SOURCE DOCUMENT.
----------------------------------------
To retrieve a file from the cluster, you can right click on it and choose the Download option. Please refers to MobaXterm documentation for more informations on the available features.


SSH agent

If you are tired of typing your passphrase, use ssh-agent to load your private key

(laptop)$> ssh-add ~/.ssh/id_rsa
Enter passphrase for ~/.ssh/id_rsa:           # <-- enter your passphrase here
Identity added: ~/.ssh/id_rsa (<login>@<hostname>)

(laptop)$> ssh-add ~/.ssh/id_ed25519
Enter passphrase for ~/.ssh/id_ed25519:       # <-- enter your passphrase here
Identity added: ~/.ssh/id_ed25519 (<login>@<hostname>)

On Ubuntu/WSL, if you experience issues when using ssh-add, you should install the keychain package and use it as follows (eventually add it to your ~/.profile):

# Installation
(laptop)$> sudo apt install keychain

# Save your passphrase
/usr/bin/keychain --nogui ~/.ssh/id_ed25519    # (eventually) repeat with ~/.ssh/id_rsa
# Load the agent in your shell
source ~/.keychain/$(hostname)-sh

You are encouraged to ALWAYS simplify the SSH connections by embedding them in a dedicated Host entry, allowing to connect to your remote servers with

    ssh [-F <path/to/config>] <name>
# Now you can connect transparently to both instances
(laptop)$> ssh -F ~/.ssh/config iris-cluster
Welcome to access1.iris-cluster.uni.lux
[...]
[yourlogin@access1 ~]$ logout    # OR CTRL-D

(laptop)$> ssh -F ~/.ssh/config aion-cluster
Welcome to access1.aion-cluster.uni.lux
[...]
[yourlogin@access1 ~]$ logout    # OR CTRL-D

SOCKS 5 Proxy plugin (Optional)

Many Data Analytics framework involves a web interface (at the level of the master and/or the workers) you probably want to access in a relative transparent way.

For that, a convenient way is to rely on a SOCKS proxy, which is basically an SSH tunnel in which specific applications forward their traffic down the tunnel to the server, and then on the server end, the proxy forwards the traffic out to the general Internet. Unlike a VPN, a SOCKS proxy has to be configured on an app by app basis on the client machine, but can be set up without any specialty client agents.
----------------------------------------
(Collected data)

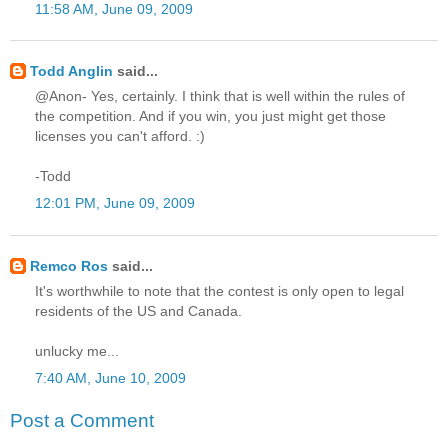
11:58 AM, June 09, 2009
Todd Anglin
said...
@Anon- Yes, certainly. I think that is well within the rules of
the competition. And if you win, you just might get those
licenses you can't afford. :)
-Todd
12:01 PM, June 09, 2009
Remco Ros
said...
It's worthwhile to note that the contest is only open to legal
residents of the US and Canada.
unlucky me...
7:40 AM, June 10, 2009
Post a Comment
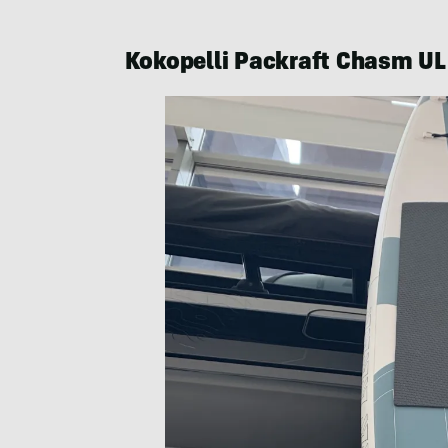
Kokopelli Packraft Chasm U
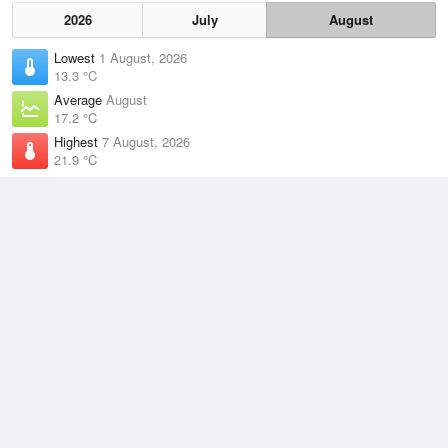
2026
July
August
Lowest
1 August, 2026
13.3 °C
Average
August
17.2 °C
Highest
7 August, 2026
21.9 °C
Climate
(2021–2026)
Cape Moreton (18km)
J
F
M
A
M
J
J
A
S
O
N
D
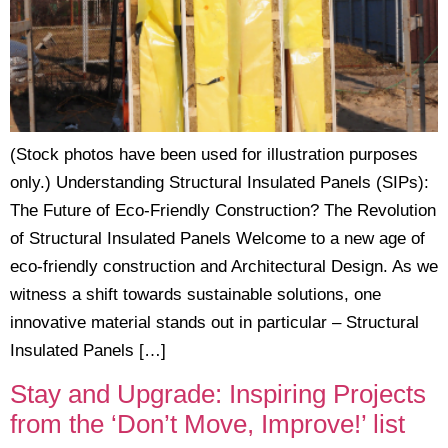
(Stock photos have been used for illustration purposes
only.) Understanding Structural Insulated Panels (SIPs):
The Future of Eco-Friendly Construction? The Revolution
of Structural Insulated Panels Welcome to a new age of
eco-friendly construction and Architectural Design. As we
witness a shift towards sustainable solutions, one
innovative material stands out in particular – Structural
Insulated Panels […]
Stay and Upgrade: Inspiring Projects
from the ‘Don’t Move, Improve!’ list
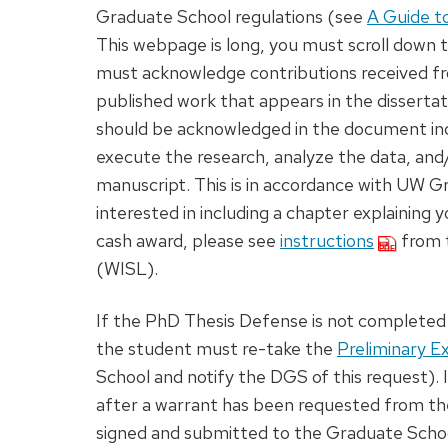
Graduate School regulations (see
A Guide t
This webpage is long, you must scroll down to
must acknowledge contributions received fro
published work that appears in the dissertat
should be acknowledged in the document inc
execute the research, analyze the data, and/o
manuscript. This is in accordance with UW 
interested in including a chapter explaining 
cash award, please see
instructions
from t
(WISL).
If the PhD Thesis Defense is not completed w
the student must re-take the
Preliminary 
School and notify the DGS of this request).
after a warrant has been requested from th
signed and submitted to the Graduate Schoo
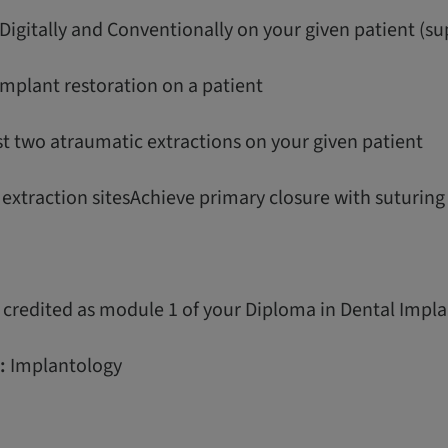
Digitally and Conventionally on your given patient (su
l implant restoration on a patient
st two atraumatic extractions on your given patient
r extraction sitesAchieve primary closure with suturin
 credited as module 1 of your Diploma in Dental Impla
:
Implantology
----------------------------------------
TASK REQUIREMENTS.
Pick up the SSH connection guide after its final sentence on SOCKS proxies and continue writing it. The entries are unrelated to the SSH connection guide above.

RESPONSE AREA.
Setting Up the Tunnel

To initiate such a SOCKS proxy using SSH (listening on localhost:1080 for instance), you simply need to use the -D 1080 command line option when connecting to a remote server:

(laptop)$> ssh -D 1080 -C <name>
  • -D: Tells SSH that we want a SOCKS tunnel on the specified port number (you can choose a number between 1025-65536)
  • -C: Compresses the data before sending it
  • -name: Server name

Configuring Firefox to Use the Tunnel

Now that you have an SSH tunnel, it's time to configure your web browser (in this case, Firefox) to use that tunnel. In particular, install the Foxy Proxy extension for Firefox and configure it to use your SOCKS proxy:

  • Right click on the fox icon
  • Options
  • Add a new proxy button
  • Name: ULHPC proxy
  • Informations > Manual configuration
    • Host IP: 127.0.0.1
    • Port: 1080
    • Check the Proxy SOCKS Option
  • Click on OK
  • Close
  • Open a new tab
  • Click on the Fox
  • Choose the ULHPC proxy

You can now access any web interface deployed on any service reachable from the SSH jump host i.e. the ULHPC login node.